Pedro: A me non piace che la mia personalità predominante oscura totalmente gli altri elementi della band. Non riescono ad uscire fuori questi ragazzi! (ndr: ride insieme alla redazione di Brainstorming Magazine)
Ultima domanda: progetti futuri? C’è un disco all’orizzonte?
Ka: Allora.. c’è della musica all’orizzonte. Non c’è un disco in questo momento, anche se lo vorrei. Credo che la direzione musicale del mercato stia andando in un altro senso, e stiamo capendo come affrontarla. E’ stato un periodo travagliato: abbiamo scritto tante canzoni, abbiamo registrato dei pezzi, e abbiamo cercato un nuovo sound per i Finley e lo abbiamo trovato. Adesso dobbiamo procedere dal punto di vista discografico. Saremo pronti nel breve, ma non con un album. Un brano dopo l’altro, perché dobbiamo riconfermare delle cose a piccoli passi. La nostra fortuna è che non dobbiamo dipendere dalle dinamiche discografiche e quindi possiamo anche fare gli anarchici e pubblicare quello che ci va.
Pedro: Essendo poi una band indipendente non dobbiamo soffermarci solo sul lato artistico ma anche discografico, e ci sono grandissime difficoltà nel mercato quindi bisogna calibrare bene gli investimenti. Bisogna pensare che difficilmente oggi un album viene ascoltato interamente. Le canzoni non hanno tutte la stessa importanza come avveniva tempo fa. Escludiamo le nostre band preferite, di cui ascoltiamo l’album e lo consumiamo. Però effettivamente, c’è così tanta dispersione di messaggi, che uno rischia di pubblicare un album e far passare in secondo piano delle canzoni alla quale tieni tantissimo.
Ka: Noi diamo importanza a tutte le tracce, che magari non ricevono la stessa esposizione.
Pedro: Avveniva anche prima questo, ovviamente un singolo ha maggiore rilevanza, però acquistando un disco davi importanza a tutto il pacchetto del cd e facevi un investimento. Adesso ti arrivano gratuitamente, ti passano tante cose sotto gli occhi.. e saranno pochissime le persone che gli danno la stessa attenzione di prima.

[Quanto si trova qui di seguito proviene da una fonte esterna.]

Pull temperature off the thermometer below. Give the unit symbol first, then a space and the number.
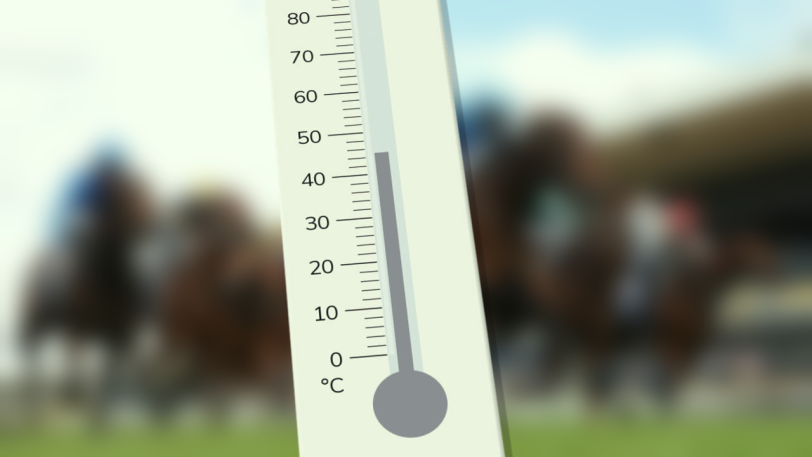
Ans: °C 45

Ka: Anche delle mie band preferite ultimamente faccio fatica a trovare dei prodotti che mi abbiano veramente entusiasmato, e probabilmente neanche il nuovo cd dei Finley può entusiasmare a ‘sti livelli.
Pedro: No, quello sarà sicuramente entusiasmante!
Visto che in questo periodo sono tornate alla ribalta le band pop punk degli anni 2000, non credete che sia il momento propizio per un album?
Pedro: Difficilmente riproporremo un lavoro legato alle origini, perché ora ascoltiamo musica diversa. Però effettivamente ben vengano le super band americane e inglesi, che con le chitarre spingano la gente a tornare a suonare, ad andare ai concerti. Perché tutto dipende da quello che succede là… poi tu puoi essere la mosca bianca, ma servono quelle spinte lì per uscire fuori, è innegabile.
Qual è il significato del nuovo logo?
Pedro: L’ha disegnato Ka! Volevamo qualcosa di sintetico, ma con delle linee asciutte. Un qualcosa di semplice, ma allo stesso tempo efficace. Volevamo una cosa d’impatto totalmente diversa. E’ nato in un momento in cui la nostra pre produzione aveva degli elementi più elettronici, anche i colori fluo che vedete al merch traggono più da quel mondo, più futuristico, più spaziale. Adesso abbiamo trovato un mix tra le due cose, quella non era la nostra direzione definitiva.